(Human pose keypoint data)
──────────

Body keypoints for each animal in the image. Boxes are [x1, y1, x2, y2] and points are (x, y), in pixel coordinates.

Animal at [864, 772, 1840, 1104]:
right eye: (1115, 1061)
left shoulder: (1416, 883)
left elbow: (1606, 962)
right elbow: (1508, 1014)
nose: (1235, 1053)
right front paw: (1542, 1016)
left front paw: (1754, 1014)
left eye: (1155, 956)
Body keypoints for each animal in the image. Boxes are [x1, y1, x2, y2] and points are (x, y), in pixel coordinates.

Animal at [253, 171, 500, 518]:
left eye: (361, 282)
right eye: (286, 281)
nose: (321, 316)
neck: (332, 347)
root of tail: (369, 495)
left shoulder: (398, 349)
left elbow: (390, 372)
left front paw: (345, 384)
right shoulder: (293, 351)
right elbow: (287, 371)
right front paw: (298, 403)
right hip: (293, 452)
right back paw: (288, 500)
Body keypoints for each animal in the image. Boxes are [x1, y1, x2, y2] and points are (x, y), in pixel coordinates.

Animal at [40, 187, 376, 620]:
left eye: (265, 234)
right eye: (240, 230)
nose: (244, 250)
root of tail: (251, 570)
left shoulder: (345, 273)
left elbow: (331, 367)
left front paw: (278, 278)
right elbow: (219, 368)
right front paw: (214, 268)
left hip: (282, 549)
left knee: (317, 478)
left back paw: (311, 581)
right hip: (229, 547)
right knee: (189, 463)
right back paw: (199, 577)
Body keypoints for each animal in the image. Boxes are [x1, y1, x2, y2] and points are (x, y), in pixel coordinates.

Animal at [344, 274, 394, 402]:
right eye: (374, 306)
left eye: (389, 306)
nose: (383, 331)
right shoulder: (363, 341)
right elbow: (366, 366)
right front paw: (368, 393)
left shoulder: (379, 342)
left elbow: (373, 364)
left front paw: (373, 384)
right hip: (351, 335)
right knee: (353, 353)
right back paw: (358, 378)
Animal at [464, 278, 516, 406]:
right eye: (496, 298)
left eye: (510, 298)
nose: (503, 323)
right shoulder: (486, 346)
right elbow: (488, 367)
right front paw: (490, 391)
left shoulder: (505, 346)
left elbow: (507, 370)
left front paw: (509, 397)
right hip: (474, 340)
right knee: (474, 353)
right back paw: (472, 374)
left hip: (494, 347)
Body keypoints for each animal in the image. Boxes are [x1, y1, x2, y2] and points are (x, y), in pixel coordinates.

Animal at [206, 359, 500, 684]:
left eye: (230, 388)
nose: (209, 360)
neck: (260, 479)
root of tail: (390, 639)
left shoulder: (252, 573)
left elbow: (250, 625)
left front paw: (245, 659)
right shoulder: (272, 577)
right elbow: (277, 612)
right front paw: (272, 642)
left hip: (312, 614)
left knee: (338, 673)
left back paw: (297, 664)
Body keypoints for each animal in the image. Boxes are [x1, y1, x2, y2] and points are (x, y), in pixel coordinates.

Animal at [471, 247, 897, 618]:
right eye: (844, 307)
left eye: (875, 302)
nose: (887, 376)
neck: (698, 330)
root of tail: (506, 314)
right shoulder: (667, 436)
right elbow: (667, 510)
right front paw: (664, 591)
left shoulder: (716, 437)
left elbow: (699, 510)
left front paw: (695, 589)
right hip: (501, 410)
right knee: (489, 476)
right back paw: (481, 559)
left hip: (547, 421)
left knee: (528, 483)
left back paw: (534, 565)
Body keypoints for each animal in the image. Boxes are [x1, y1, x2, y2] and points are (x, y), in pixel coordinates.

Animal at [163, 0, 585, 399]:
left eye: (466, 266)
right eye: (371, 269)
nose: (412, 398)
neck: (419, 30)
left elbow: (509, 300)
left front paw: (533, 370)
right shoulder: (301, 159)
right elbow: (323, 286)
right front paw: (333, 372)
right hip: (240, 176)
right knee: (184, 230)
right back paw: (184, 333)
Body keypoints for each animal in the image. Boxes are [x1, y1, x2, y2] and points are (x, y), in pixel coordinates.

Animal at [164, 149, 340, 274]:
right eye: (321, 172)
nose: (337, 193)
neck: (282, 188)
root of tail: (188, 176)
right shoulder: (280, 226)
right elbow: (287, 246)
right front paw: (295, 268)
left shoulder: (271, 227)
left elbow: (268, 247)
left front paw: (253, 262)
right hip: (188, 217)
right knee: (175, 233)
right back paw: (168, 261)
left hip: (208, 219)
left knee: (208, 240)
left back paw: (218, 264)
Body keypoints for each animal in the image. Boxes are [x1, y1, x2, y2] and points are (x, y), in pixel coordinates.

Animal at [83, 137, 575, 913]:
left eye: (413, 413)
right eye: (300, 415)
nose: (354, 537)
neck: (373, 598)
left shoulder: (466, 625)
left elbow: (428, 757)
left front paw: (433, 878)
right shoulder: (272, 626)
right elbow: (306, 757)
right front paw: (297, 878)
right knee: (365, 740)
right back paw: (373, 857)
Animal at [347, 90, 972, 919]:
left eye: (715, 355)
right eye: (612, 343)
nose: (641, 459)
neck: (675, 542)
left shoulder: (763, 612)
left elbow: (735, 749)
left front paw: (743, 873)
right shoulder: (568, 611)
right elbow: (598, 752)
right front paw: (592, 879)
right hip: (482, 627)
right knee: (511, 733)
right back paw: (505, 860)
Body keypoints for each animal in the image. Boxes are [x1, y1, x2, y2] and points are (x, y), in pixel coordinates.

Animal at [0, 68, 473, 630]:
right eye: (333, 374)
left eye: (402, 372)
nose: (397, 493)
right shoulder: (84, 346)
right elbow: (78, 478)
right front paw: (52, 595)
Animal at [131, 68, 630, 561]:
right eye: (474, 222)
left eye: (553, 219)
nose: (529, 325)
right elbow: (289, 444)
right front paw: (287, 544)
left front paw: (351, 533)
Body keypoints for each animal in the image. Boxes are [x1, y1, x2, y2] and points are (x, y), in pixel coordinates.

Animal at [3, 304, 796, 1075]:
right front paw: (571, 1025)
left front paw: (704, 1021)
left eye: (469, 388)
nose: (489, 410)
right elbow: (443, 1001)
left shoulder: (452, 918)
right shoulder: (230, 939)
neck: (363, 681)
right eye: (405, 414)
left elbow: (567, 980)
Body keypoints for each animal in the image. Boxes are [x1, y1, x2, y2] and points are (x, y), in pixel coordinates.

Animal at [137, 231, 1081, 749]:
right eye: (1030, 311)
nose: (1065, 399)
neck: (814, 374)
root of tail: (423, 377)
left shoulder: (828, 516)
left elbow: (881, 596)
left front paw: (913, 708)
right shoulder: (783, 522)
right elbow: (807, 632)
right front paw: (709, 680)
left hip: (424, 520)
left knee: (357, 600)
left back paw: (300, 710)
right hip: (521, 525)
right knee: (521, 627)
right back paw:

──────────

* WORK INSTRUCTIONS
After locating the line with "right elbow: (78, 478)", output that line and every later one exactly, through the end of the entries above.

* COMPLETED TASK
right elbow: (78, 478)
right front paw: (52, 595)
Animal at [131, 68, 630, 561]:
right eye: (474, 222)
left eye: (553, 219)
nose: (529, 325)
right elbow: (289, 444)
right front paw: (287, 544)
left front paw: (351, 533)
Body keypoints for each animal in the image. Boxes are [x1, y1, x2, y2] and points are (x, y), in pixel coordinates.

Animal at [3, 304, 796, 1075]:
right front paw: (571, 1025)
left front paw: (704, 1021)
left eye: (469, 388)
nose: (489, 410)
right elbow: (443, 1001)
left shoulder: (452, 918)
right shoulder: (230, 939)
neck: (363, 681)
right eye: (405, 414)
left elbow: (567, 980)
Body keypoints for each animal in the image. Boxes are [x1, y1, x2, y2] and points are (x, y), in pixel coordinates.

Animal at [137, 231, 1081, 749]:
right eye: (1030, 311)
nose: (1065, 399)
neck: (814, 374)
root of tail: (423, 377)
left shoulder: (828, 516)
left elbow: (881, 596)
left front paw: (913, 708)
right shoulder: (783, 522)
right elbow: (807, 632)
right front paw: (709, 680)
left hip: (424, 520)
left knee: (357, 600)
left back paw: (300, 710)
right hip: (521, 525)
right knee: (521, 627)
right back paw:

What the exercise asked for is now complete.